Aquela menina realmente parecia movida por um impulso onipotente.
ANNA – E que dizia morrendo? Amaldiçoou-nos?
ALFRED – Perdoou-vos, e rezou a Deus por vós, por ti.
ANNA – Pobre!
ALFRED – E derramou um nobre lamento sobre a pátria aflita
de tão longas discórdias, e invocou graça sobre a tua cabeça, para que melhor
caminho trilhes no futuro. Então...
ANNA – Calas? Não ousas prosseguir?
ALFRED – Então prosseguiu: “Mas ai da infeliz amada de
Henrique, se persiste no mal! se permite a execução de outros católicos
inocentes! Se deixa imolar o mais inocente dos mortais!”
ANNA – Quem?
ALFRED – Morus. E se Morus for imolado, a profetisa
prognosticou o desprezo do próprio Henrique e a morte.
ANNA – E tu duvidas...?
ALFRED – Que fosse um aviso do Céu. Tu não és incrédula:
vejo-te empalidecer.
ANNA – É verdade: terrores e não sei qual pressentimento
infausto me afligem agora.
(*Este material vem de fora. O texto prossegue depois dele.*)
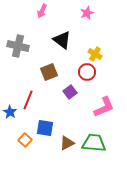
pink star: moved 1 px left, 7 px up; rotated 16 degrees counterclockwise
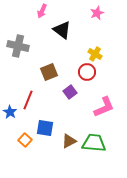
pink star: moved 10 px right
black triangle: moved 10 px up
brown triangle: moved 2 px right, 2 px up
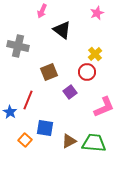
yellow cross: rotated 16 degrees clockwise
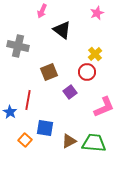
red line: rotated 12 degrees counterclockwise
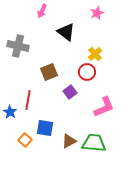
black triangle: moved 4 px right, 2 px down
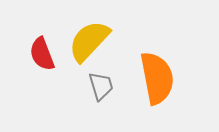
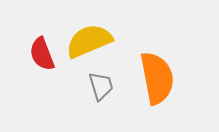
yellow semicircle: rotated 24 degrees clockwise
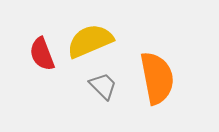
yellow semicircle: moved 1 px right
gray trapezoid: moved 2 px right; rotated 28 degrees counterclockwise
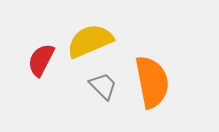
red semicircle: moved 1 px left, 6 px down; rotated 48 degrees clockwise
orange semicircle: moved 5 px left, 4 px down
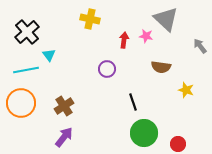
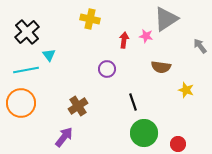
gray triangle: rotated 44 degrees clockwise
brown cross: moved 14 px right
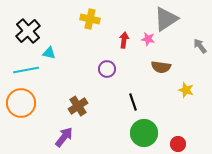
black cross: moved 1 px right, 1 px up
pink star: moved 2 px right, 3 px down
cyan triangle: moved 2 px up; rotated 40 degrees counterclockwise
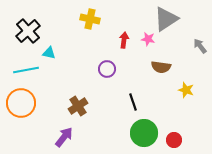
red circle: moved 4 px left, 4 px up
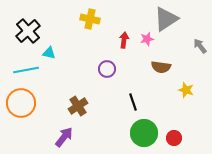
pink star: moved 1 px left; rotated 24 degrees counterclockwise
red circle: moved 2 px up
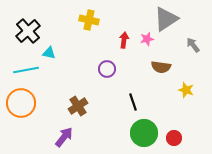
yellow cross: moved 1 px left, 1 px down
gray arrow: moved 7 px left, 1 px up
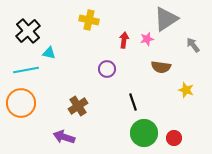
purple arrow: rotated 110 degrees counterclockwise
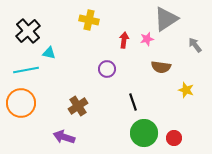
gray arrow: moved 2 px right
Talvez seja fraqueza, mas não sei vencê-los.
Agradeço-te por tua animosa confiança. Eu quero, sim, quero redobrar minhas forças,
para desviar Henrique da vil carnificina para a qual outros o empurram. Ardo de
desprezo contra Thomas Morus, e porém não o odeio. – Quem nos interrompe?